Em 2020, o presidente Jair Bolsonaro editou 40 medidas provisórias (MPs) que abriram um total de R$ 673,5 bilhões em créditos extraordinários para o combate à pandemia. A primeira delas (MP 924/2020), publicada no dia 13 de março daquele ano, representou o início do esforço orçamentário do Poder Executivo contra o coronavírus. No intervalo de 293 dias contados de 13 de março a 31 de dezembro, o Palácio do Planalto pagou efetivamente R$ 554,5 bilhões — uma média diária de R$ 1,892 bilhão.
Neste ano, Bolsonaro editou seis medidas provisórias que abrem crédito extraordinário para o enfrentamento da covid-19. Além disso, assinou dois decretos para reabrir créditos remanescentes de 2020. O valor total autorizado desde 1º de janeiro chega a R$ 74,1 bilhões. Desse montante, R$ 15,7 bilhões foram efetivamente pagos nos 100 primeiros dias de 2021. A média diária no período é de R$ 157 milhões. Os valores estão corrigidos pelo Índice de Preços ao Consumidor Amplo (IPCA).

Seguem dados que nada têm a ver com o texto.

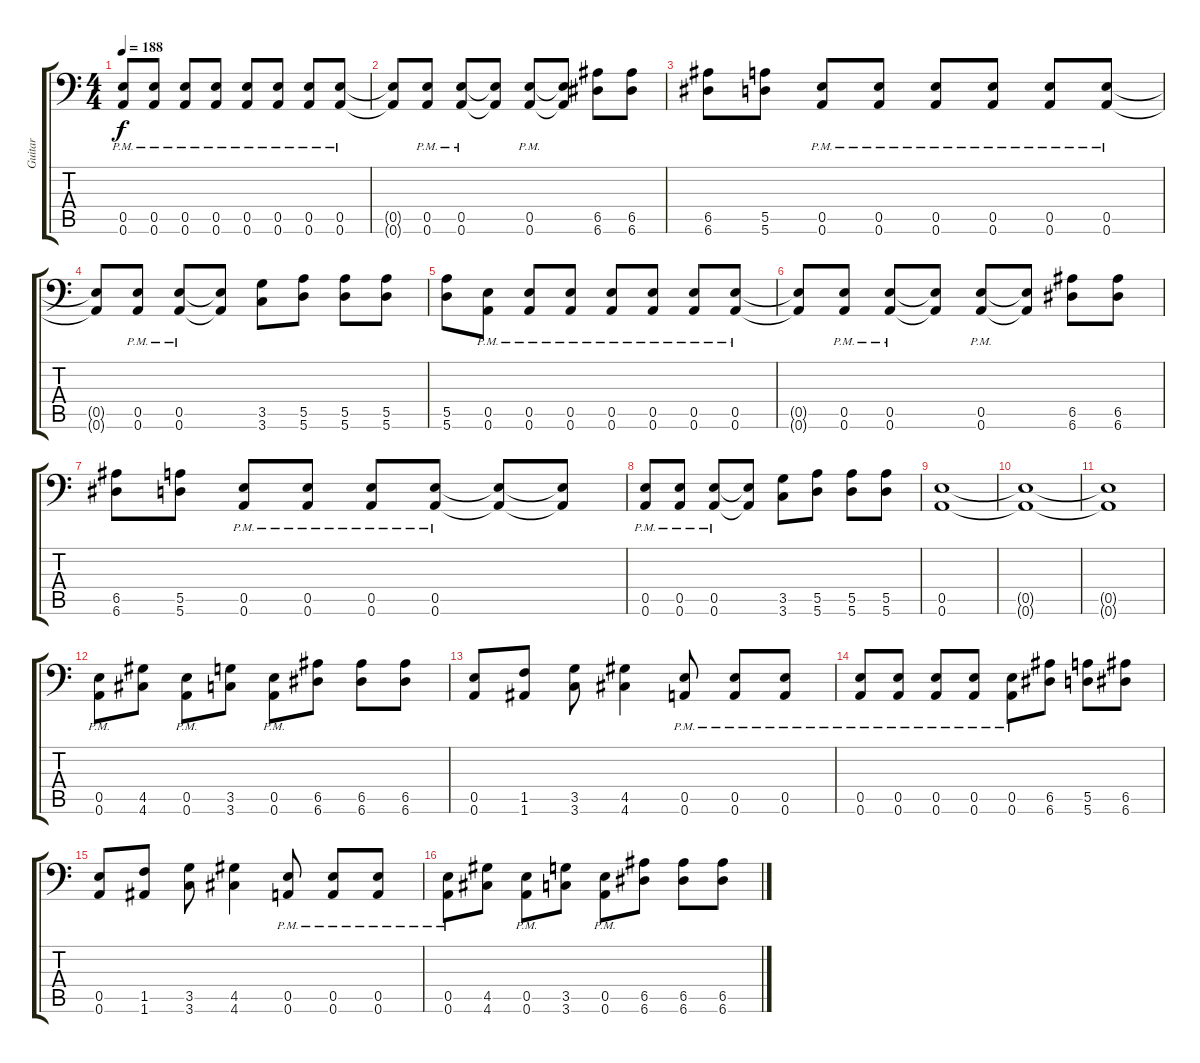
\track ("Guitar" "Guitar") {instrument distortionguitar}
\staff {score tabs}
\tuning (B3 Gb3 D3 A2 E2 A1) {hide}
\ts (4 4)
\tempo 188
\clef f4
\ks c
(0.5{pm} 0.6{pm}).8{dy f} (0.5{pm} 0.6{pm}).8 (0.5{pm} 0.6{pm}).8 (0.5{pm} 0.6{pm}).8 (0.5{pm} 0.6{pm}).8 (0.5{pm} 0.6{pm}).8 (0.5{pm} 0.6{pm}).8 (0.5{pm} 0.6{pm}).8 |
(0.5{t} 0.6{t}).8 (0.5{pm} 0.6{pm}).8 (0.5{pm} 0.6{pm}).8 (0.5{t} 0.6{t}).8 (0.5{pm} 0.6{pm}).8 (0.5{t} 0.6{t}).8 (6.5 6.6).8 (6.5 6.6).8 |
(6.5 6.6).8 (5.5 5.6).8 (0.5{pm} 0.6{pm}).8 (0.5{pm} 0.6{pm}).8 (0.5{pm} 0.6{pm}).8 (0.5{pm} 0.6{pm}).8 (0.5{pm} 0.6{pm}).8 (0.5{pm} 0.6{pm}).8 |
(0.5{t} 0.6{t}).8 (0.5{pm} 0.6{pm}).8 (0.5{pm} 0.6{pm}).8 (0.5{t} 0.6{t}).8 (3.5 3.6).8 (5.5 5.6).8 (5.5 5.6).8 (5.5 5.6).8 |
(5.5 5.6).8 (0.5{pm} 0.6{pm}).8 (0.5{pm} 0.6{pm}).8 (0.5{pm} 0.6{pm}).8 (0.5{pm} 0.6{pm}).8 (0.5{pm} 0.6{pm}).8 (0.5{pm} 0.6{pm}).8 (0.5{pm} 0.6{pm}).8 |
(0.5{t} 0.6{t}).8 (0.5{pm} 0.6{pm}).8 (0.5{pm} 0.6{pm}).8 (0.5{t} 0.6{t}).8 (0.5{pm} 0.6{pm}).8 (0.5{t} 0.6{t}).8 (6.5 6.6).8 (6.5 6.6).8 |
(6.5 6.6).8 (5.5 5.6).8 (0.5{pm} 0.6{pm}).8 (0.5{pm} 0.6{pm}).8 (0.5{pm} 0.6{pm}).8 (0.5{pm} 0.6{pm}).8 (0.5{t} 0.6{t}).8 (0.5{t} 0.6{t}).8 |
(0.5{pm} 0.6{pm}).8 (0.5{pm} 0.6{pm}).8 (0.5{pm} 0.6{pm}).8 (0.5{t} 0.6{t}).8 (3.5 3.6).8 (5.5 5.6).8 (5.5 5.6).8 (5.5 5.6).8 |
(0.5 0.6).1 |
(0.5{t} 0.6{t}).1 |
(0.5{t} 0.6{t}).1 |
(0.5{pm} 0.6{pm}).8 (4.5 4.6).8 (0.5{pm} 0.6{pm}).8 (3.5 3.6).8 (0.5{pm} 0.6{pm}).8 (6.5 6.6).8 (6.5 6.6).8 (6.5 6.6).8 |
(0.5 0.6).8 (1.5 1.6).8 (3.5 3.6).8 (4.5 4.6).4 (0.5{pm} 0.6{pm}).8 (0.5{pm} 0.6{pm}).8 (0.5{pm} 0.6{pm}).8 |
(0.5{pm} 0.6{pm}).8 (0.5{pm} 0.6{pm}).8 (0.5{pm} 0.6{pm}).8 (0.5{pm} 0.6{pm}).8 (0.5{pm} 0.6{pm}).8 (6.5 6.6).8 (5.5 5.6).8 (6.5 6.6).8 |
(0.5 0.6).8 (1.5 1.6).8 (3.5 3.6).8 (4.5 4.6).4 (0.5{pm} 0.6{pm}).8 (0.5{pm} 0.6{pm}).8 (0.5{pm} 0.6{pm}).8 |
(0.5{pm} 0.6{pm}).8 (4.5 4.6).8 (0.5{pm} 0.6{pm}).8 (3.5 3.6).8 (0.5{pm} 0.6{pm}).8 (6.5 6.6).8 (6.5 6.6).8 (6.5 6.6).8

Os créditos extraordinários representam 99,8% de toda a verba aplicada pelo governo federal no combate à pandemia. Apenas 0,2% é oriundo de fontes orçamentárias e créditos especiais ou suplementares. No ano passado, o dinheiro foi usado para financiar mais de 50 iniciativas para o enfrentamento do coronavírus. Entre elas, o auxílio emergencial; o auxílio financeiro a estados, Distrito Federal e municípios; e as medidas de enfrentamento da emergência de saúde pública.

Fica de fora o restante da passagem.